Isu mental health baru-baru ini jadi isu yang lebih menarik daripada perceraian selebritas. Dengan berkembangnya teknologi, masyarakat jadi lebih aware terhadap kesehatan mental. Banyak contoh kasus nelangsa; seorang manusia harus kehilangan nyawanya karena terlalu sering dirundung secara verbal maupun non verbal. Dirisak, dihina, meskipun tidak secara langsung, "katanya" mempengaruhi kesehatan mental seseorang.
Tentu aku disini tidak berbicara tentang kesehatan mental itu sendiri, tapi lebih ingin mendiskusikan bagaimana sebaiknya seorang manusia bertindak terhadap manusia lainnya. Kasus kesehatan mental ini semakin global, ketika seorang selebritas asal Korea bunuh diri dengan diyakini bahwa ia tidak kuat dengan komentar-komentar pedas yang terus menerus diterimanya setiap hari. Yang menjadikanku agak berpikir adalah sebenarnya komentar pedas itu ditujukan saat sang artis ini berbuat "yang tidak biasanya" di mata masyarakat.
"Perbuatan yang tidak biasanya" ini bisa mencakup perilaku menyimpang, berpakaian tidak sesuai adat istiadat yang berlaku, dan lain-lain yang pokoknya bukan termasuk hal yang biasa dilakukan di dalam lingkar sosial masyarakat. Untuk kasus si artis, sebenarnya gak bisa banyak berkomentar karena memang tidak tahu secara utuh kasusnya dan perjalanan si artis. Tapi kalau lihat di lingkup masyarakat sekitar sendiri, aku semakin bingung dengan batasan "merisak" dan "memberi sanksi sosial".

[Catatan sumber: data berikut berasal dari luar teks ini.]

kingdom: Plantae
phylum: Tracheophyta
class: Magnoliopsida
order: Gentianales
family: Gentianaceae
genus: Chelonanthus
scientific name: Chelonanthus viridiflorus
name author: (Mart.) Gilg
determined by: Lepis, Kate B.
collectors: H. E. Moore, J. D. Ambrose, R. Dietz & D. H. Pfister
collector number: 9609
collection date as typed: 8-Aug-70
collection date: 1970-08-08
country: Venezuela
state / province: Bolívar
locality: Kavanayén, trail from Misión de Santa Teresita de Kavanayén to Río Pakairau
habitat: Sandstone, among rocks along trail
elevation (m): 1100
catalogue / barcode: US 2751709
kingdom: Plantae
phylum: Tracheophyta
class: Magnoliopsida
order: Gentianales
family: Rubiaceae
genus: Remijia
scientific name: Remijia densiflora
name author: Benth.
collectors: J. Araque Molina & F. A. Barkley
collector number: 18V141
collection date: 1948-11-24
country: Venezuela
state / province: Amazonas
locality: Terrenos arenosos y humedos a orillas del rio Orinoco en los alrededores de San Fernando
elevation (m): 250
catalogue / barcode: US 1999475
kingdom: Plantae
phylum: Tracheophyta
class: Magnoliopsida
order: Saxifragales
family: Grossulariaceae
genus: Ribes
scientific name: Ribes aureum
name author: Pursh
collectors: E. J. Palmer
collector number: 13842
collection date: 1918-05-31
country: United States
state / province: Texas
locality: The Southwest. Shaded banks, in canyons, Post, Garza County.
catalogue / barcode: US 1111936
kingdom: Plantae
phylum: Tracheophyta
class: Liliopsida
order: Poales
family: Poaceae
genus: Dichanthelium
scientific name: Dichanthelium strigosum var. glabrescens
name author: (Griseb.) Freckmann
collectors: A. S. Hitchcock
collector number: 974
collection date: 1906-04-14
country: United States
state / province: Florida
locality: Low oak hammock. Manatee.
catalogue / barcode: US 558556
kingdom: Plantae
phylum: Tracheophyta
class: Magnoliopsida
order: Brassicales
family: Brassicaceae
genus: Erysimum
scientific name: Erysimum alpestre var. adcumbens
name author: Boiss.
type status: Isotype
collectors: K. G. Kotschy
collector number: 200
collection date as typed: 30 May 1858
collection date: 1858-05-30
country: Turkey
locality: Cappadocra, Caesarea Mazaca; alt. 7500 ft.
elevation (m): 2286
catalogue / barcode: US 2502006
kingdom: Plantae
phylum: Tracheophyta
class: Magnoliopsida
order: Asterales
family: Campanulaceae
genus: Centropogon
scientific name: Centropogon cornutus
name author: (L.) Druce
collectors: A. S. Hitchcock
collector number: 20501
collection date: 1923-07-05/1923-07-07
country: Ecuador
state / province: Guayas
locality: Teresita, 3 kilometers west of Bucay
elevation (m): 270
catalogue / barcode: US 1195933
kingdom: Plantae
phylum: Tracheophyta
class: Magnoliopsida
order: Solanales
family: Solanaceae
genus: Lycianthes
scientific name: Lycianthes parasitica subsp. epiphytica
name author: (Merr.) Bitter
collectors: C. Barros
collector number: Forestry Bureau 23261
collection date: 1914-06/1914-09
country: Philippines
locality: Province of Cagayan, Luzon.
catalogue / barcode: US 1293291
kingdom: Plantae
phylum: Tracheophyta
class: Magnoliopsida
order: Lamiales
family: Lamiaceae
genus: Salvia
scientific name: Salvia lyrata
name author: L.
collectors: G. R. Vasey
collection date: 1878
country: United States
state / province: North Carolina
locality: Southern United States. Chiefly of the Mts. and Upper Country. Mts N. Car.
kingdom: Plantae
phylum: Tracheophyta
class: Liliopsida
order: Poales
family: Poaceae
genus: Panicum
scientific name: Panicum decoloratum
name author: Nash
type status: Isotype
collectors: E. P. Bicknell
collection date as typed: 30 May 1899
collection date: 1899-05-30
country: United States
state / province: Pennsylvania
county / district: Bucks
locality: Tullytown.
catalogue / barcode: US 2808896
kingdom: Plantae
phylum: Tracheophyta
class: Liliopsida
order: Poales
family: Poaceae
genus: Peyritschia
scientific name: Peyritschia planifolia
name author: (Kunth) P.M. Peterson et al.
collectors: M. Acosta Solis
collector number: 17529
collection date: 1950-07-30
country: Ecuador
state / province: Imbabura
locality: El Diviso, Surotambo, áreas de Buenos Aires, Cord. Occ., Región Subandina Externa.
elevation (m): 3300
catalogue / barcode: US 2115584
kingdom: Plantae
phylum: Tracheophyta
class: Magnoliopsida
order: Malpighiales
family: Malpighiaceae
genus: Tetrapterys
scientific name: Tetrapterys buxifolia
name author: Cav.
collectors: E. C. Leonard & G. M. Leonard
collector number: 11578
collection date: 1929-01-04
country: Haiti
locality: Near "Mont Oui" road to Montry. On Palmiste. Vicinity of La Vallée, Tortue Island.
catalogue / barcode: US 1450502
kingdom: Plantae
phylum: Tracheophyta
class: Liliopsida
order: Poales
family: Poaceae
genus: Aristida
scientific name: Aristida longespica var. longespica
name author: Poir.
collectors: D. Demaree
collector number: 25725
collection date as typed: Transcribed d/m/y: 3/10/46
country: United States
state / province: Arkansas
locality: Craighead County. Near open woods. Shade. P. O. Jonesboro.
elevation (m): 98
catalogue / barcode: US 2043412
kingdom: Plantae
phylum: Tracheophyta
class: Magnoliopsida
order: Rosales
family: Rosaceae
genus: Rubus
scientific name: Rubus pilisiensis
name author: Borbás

Tentu kalau di Indonesia banyak sekali contoh yang bisa diambil, apalagi artis-artis kontroversial yang kata orang-orang "panjat sosial". Mereka suka memberikan sensasi seperti yang aku sebutkan sebelumnya: "perbuatan yang tidak biasanya". Sehingga perbuatan ini memicu masyarakat melontarkan kalimat-kalimat buruk yang tidak seharusnya dilontarkan kepada seseorang. Mereka pun seolah-olah membiasakan batas antara "sengaja melakukannya untuk mencari perhatian" dan "melakukan itu karena sedang mengalami penyakit mental". Tentu kedua pilihan ini tidak bisa kita lihat secara kasar, harus banyak pendapat ahli yang dapat mempertegas kedua batas ini.
Ketika seorang artis korea meninggal dunia karena bunuh diri, seakan-akan dunia bangun dan mulai menggaungkan awareness terhadap kesehatan mental. Semua orang berlomba-lomba menjadi guru dan menjadi malaikat yang terlihat sangat peduli terhadap kesehatan mental. Beberapa bulan kemudian ada artis A sebut saja melakukan perbuatan aneh dengan mengacungkan jari tengah kepada sekawanan demonstran. Mungkin di pribadi yang sama, akun yang sama, lontaran sikapnya tidak sama. Ia memposting, "Ah dasar cari sensasi".
"Tidak apa-apa menurut saya, itu adalah norma sosial yang harus diterima artis A"
"Waduh, kalau begitu bagaimana batas norma sosial ini? Batas parahnya kata-kata yang dilontarkan?"
"Hm, itu terserah masyarakat yang menilai. Rasanya masyarakat tau mana yang bisa dilontarkan mana yang tidak pantas dilontarkan."
"Waduh, sulit. Kalau batas sakit hatinya seseorang bagaimana? Apakah masyarakat tahu?"
Tentu sulit untuk mengetahui isi hati seseorang, pun kita tidak bisa asal menjustifikasi bahwa "perbuatan yang tidak biasanya" yang dilakukan seorang ini adalah sekedar cari sensasi atau memang sebuah tanda ia butuh pertolongan bukannya hinaan.
Well, who knows?
Jadi mending diem aja. Kalau dia memang berniat cari sensasi, dia tidak akan mendapatkannya, jika dia memang sakit secara mental, kita dihindarkan dari perbuatan yang tidak patut. Menghindarkan kita dari salah satu tersangka pembunuhan massal.